→ **REQUIRED ACTION**:
Gather every line of the items below that contains the string "beaker", copying each such line in full. Treat the match as case-sensitive.

→ **DATASET EXCERPTS**:
+++++
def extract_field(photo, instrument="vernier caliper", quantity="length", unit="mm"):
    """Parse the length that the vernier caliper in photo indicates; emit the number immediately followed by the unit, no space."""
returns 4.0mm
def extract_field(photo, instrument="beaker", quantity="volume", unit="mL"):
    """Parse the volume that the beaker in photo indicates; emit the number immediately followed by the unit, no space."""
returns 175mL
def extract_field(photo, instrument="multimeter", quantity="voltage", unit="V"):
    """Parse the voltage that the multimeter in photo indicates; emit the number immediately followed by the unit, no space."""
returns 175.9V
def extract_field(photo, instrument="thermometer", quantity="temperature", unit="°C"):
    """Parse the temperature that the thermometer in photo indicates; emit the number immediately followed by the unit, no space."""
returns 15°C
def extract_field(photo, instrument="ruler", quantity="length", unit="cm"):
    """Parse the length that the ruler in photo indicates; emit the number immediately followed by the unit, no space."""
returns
+++++
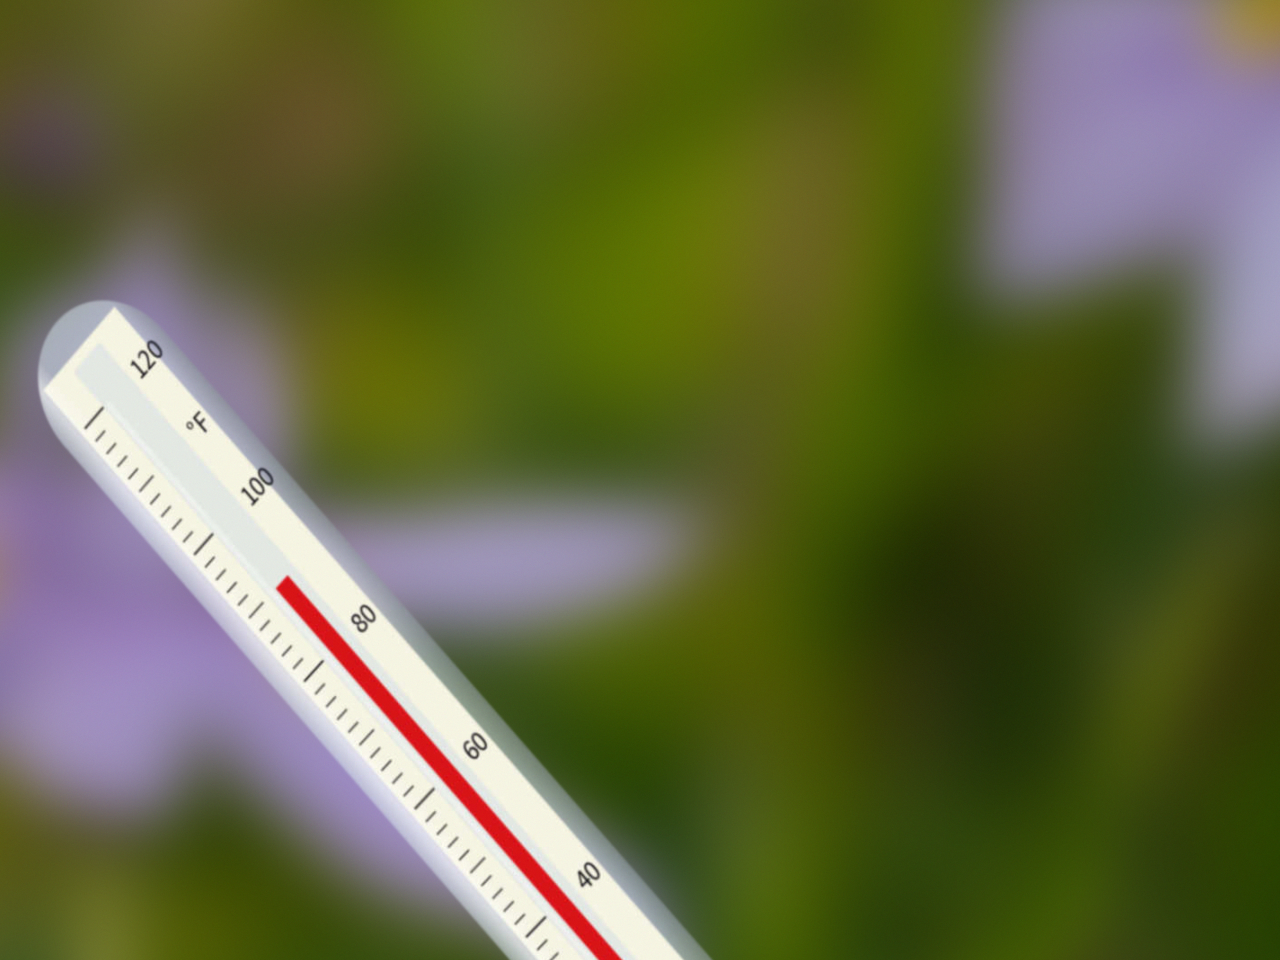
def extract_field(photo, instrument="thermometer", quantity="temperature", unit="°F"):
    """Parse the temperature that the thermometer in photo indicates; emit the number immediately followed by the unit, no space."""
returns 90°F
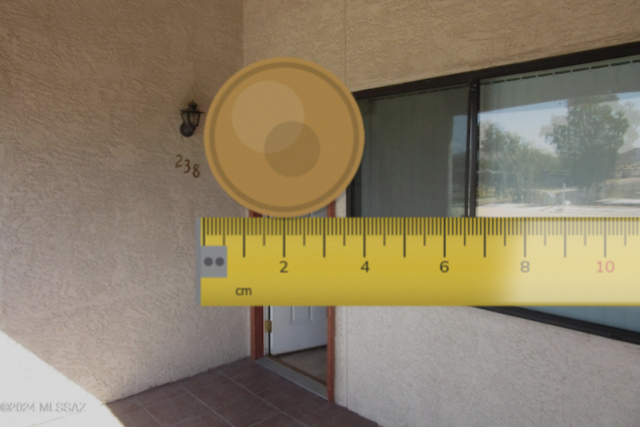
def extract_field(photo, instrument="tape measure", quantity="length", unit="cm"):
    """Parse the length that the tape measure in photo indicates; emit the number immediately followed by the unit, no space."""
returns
+++++
→ **EXERCISE RESPONSE**:
def extract_field(photo, instrument="beaker", quantity="volume", unit="mL"):
    """Parse the volume that the beaker in photo indicates; emit the number immediately followed by the unit, no space."""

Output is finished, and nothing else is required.